Doğal kaynakları sınırsızca ve kuralsızca sömürmek üzerine ana akım medyada bulamayacağımız bir başka hikâye de Mathias Depardon’un Moving Sand isimli serisiyle ortaya çıkıyor. Bu, iklim krizinin sosyo-politik katmanlarını çok net yansıtan bir iş. Ne kadar tükettiğimizi fark etmediğimiz, günlük hayatımızın bir parçası haline gelmiş bir doğal kaynak olan kumun yolculuğunun sahne arkası, Depardon’un uzun yıllardır Hindistan, Amerika, Maldivler ve Cape Verde’de sürdüğü projeyle ilk kez karşımıza çıkıyor. Depardon, sudan sonra en çok tükettiğimiz kaynak olan kumun yasa dışı yollarla bizlere nasıl ulaştığını belgeliyor. İnşaatlar, ekranlar, kozmetik ürünler gibi modern hayatın standart oyuncakları aslında yüksek miktarda kum kullanılarak üretiliyor.

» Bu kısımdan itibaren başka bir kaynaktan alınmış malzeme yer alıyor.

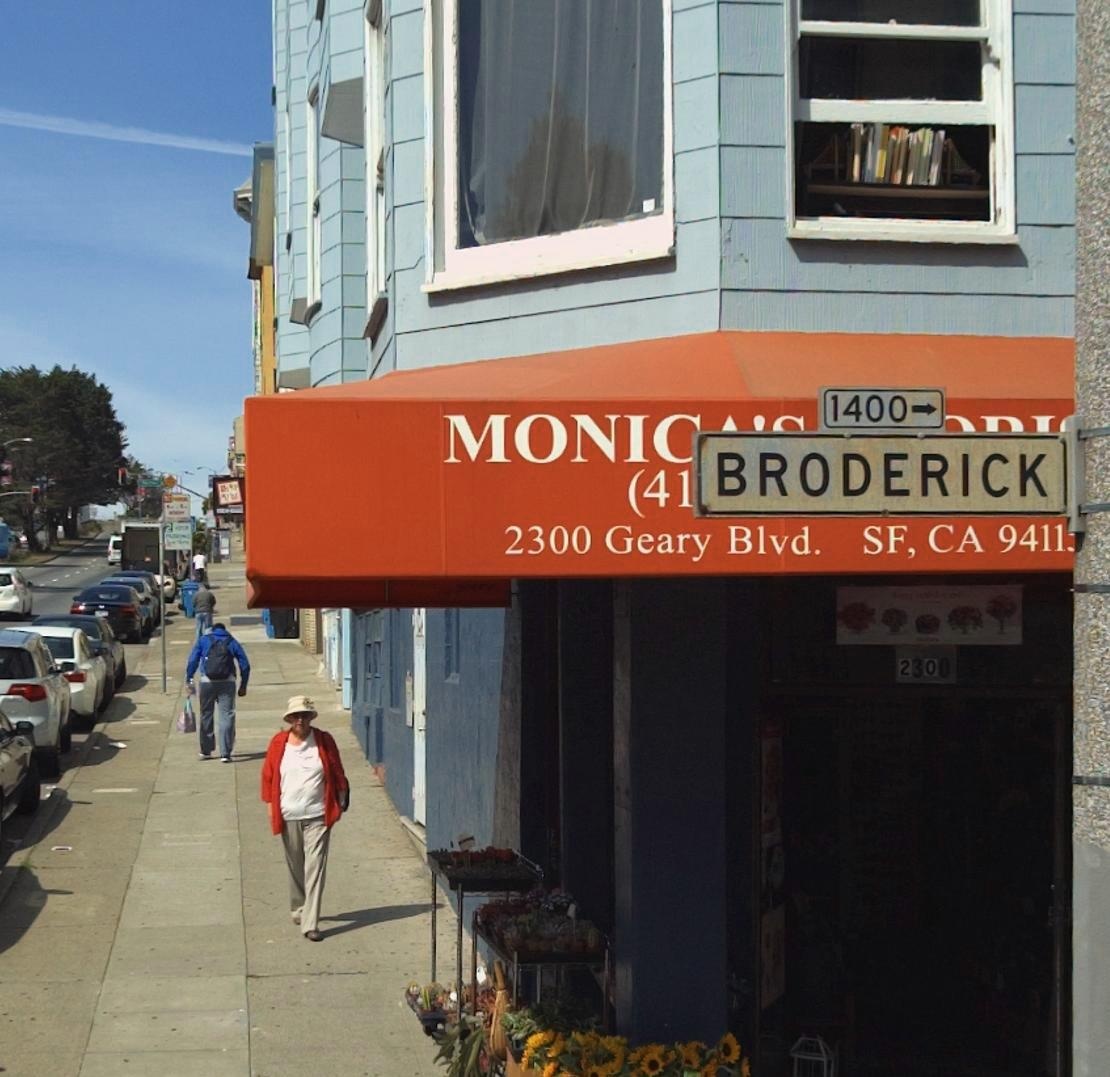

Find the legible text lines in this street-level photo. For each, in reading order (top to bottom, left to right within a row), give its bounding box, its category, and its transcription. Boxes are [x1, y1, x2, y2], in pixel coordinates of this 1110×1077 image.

[831, 392, 939, 422] None: 1400->
[440, 412, 705, 465] BusinessName: MONIC
[621, 464, 693, 522] None: (41
[714, 449, 1051, 499] None: BRODERICK
[502, 523, 592, 559] StreetNumber: 2300
[602, 522, 824, 564] StreetName: Geary Blvd.
[861, 522, 1067, 561] None: SF, CA 9411
[898, 658, 950, 678] None: 2300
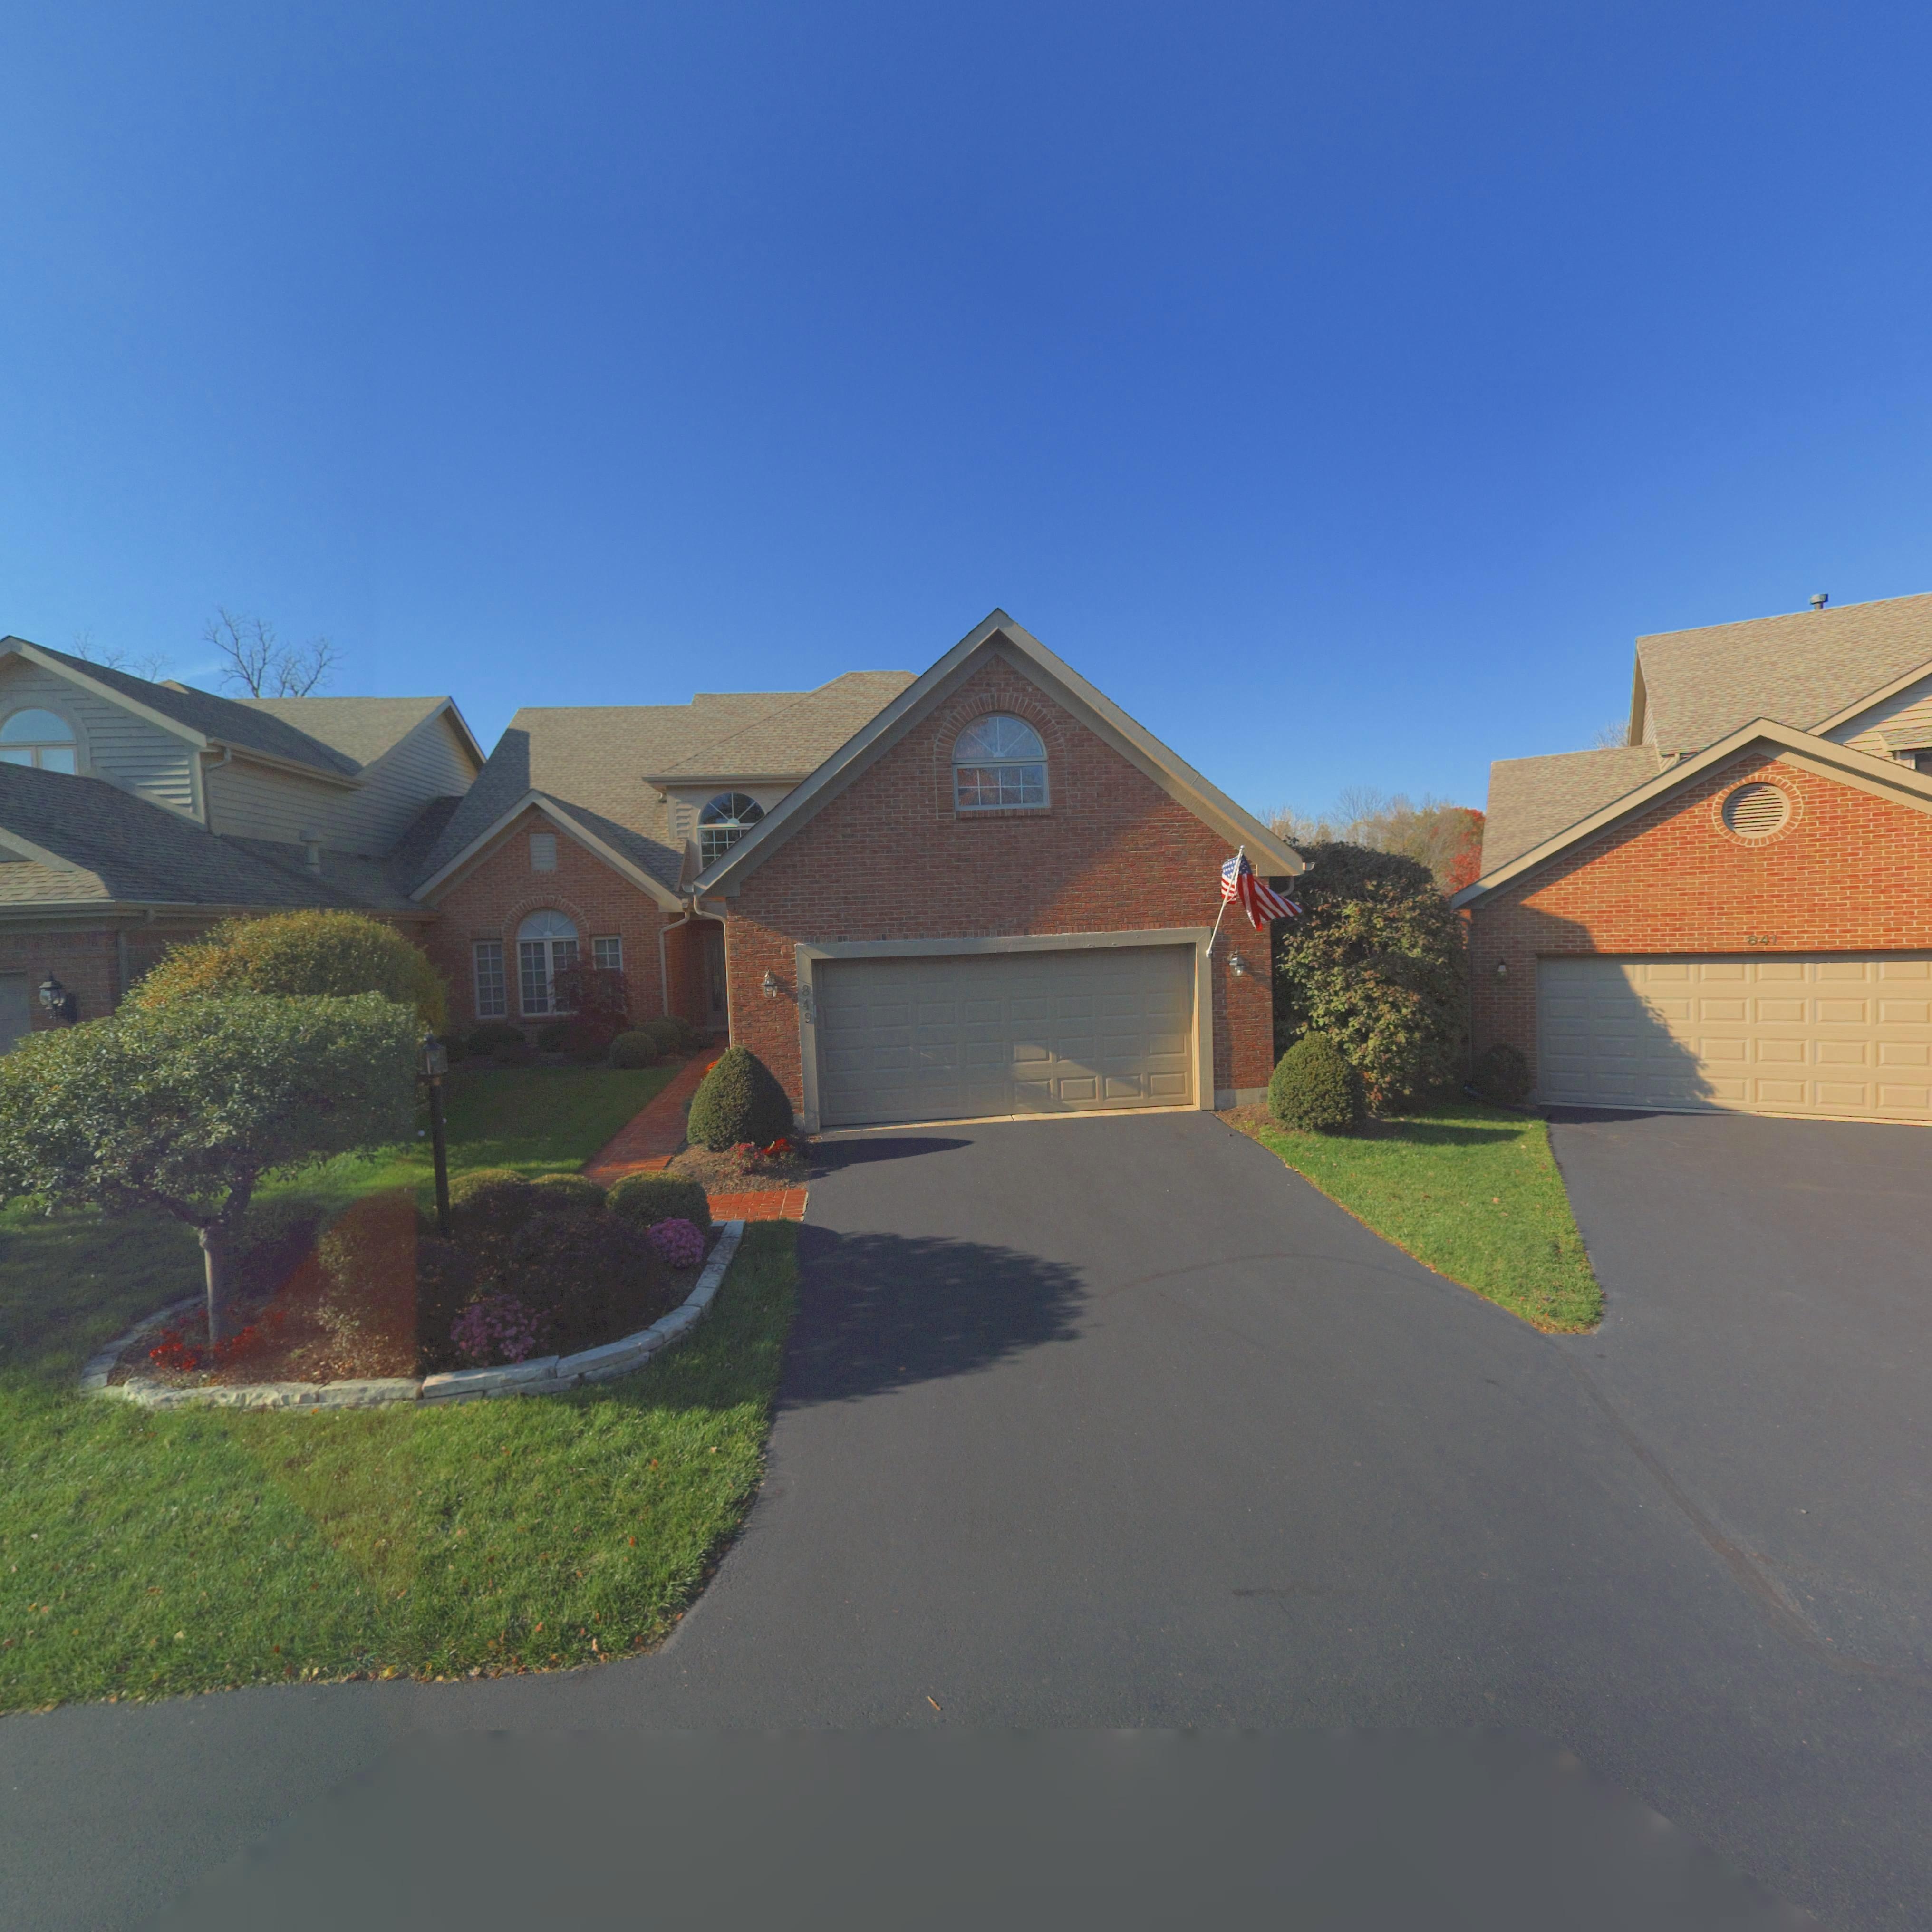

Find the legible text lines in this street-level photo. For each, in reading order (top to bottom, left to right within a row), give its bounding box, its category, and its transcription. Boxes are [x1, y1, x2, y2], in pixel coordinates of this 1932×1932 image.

[1746, 932, 1778, 947] StreetNumber: 841
[801, 984, 813, 1025] StreetNumber: 849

Kumun denizlerden çıkartılıp bize gelme süreciyse yalnızca küresel ısınmaya ve doğal plajların yok olmasına yol açmakla kalmıyor, aynı zamanda deniz erozyonuna, bu bölgelerdeki sosyal eşitsizliklerin artışına ve zorunlu göçe sebep oluyor.

 

Serginin üçüncü odasında çevre krizinin sosyal etkilerini daha net görüyor, özellikle kadın hikayeleriyle bir araya geliyoruz. The Evenki People: Custodian of the Resources of the Yakutia isimli serisinde Natalya Saprunova, Rusya’nın kuzeyindeki altın ve pırlanta madenciliğinin çevreye etkilerini ve Evenki yerlileri üzerindeki ölümcül sonuçlarını belgeliyor. Ruhen ve fiziken doğadan beslenen Evenkiler’in gelenekleri ve şarkıları onlara hayat veren, yol gösteren hayvan sembolleriyle dolu. Elli yıl önce madencilerin doğada maden bulmasına yardımcı olan, onlara yol gösteren Evenki komunitesi, sonunda endüstriyelleşen bölgenin esiri oluyor. Doğal hayatlarını ve hatta tüm yaşam enerjilerini giderek kaybediyorlar. Dünya tarihindeki döngüleri unutup kısa vadeli maddi çıkarlar ve iktidar için doğayı alt üst ederken ortaya çıkan sorunlarda bize geçmiş bilgeliklerin yol gösterebileceğini de unutuyoruz. Saprunova’nın işleri böylece sergi başlığını ve çevreyle olan kavgamızı tekrar hatırlatıyor ve doğayı binlerce yıldır bizden daha iyi tanıyanlar olmadan çözemeyeceğimizi vurguluyor.

 

Son olarak, Nichole Sobecki’nin Where Our Land Was isimli serisi, son otuz yıldır artan sıcaklıkların Somali halkını nasıl etkilediğini, sanatçının yıllarca izini sürdüğü ailelerin hikayeleriyle anlatıyor. Bu süreçte de iklim krizi bağlamında sosyal adalet üzerine önemli bir diyalog başlatıyor. Artan sıcaklıkların Somali topraklarına ve insanına çok katmanlı etkisini her yönüyle su yüzüne çıkarıyor. Ekonominin daralmasıyla yoksulluk ve iç çatışmalar artıyor, gelir kaynağı kalmayan halk zorunlu olarak göç ediyor ve göç sırasında da korsanlık ve insan ticareti bambaşka bir boyuta ulaşıyor. Sanatçı, küresel ısınmanın geri döndürülemez etkileri arasında zorunlu göç sırasında kadınlara ve kız çocuklarına yönelik şiddetin artmasının altını çiziyor.

 

Solda: Mathias Depardon, Hareket Eden Kum (Moving Sand)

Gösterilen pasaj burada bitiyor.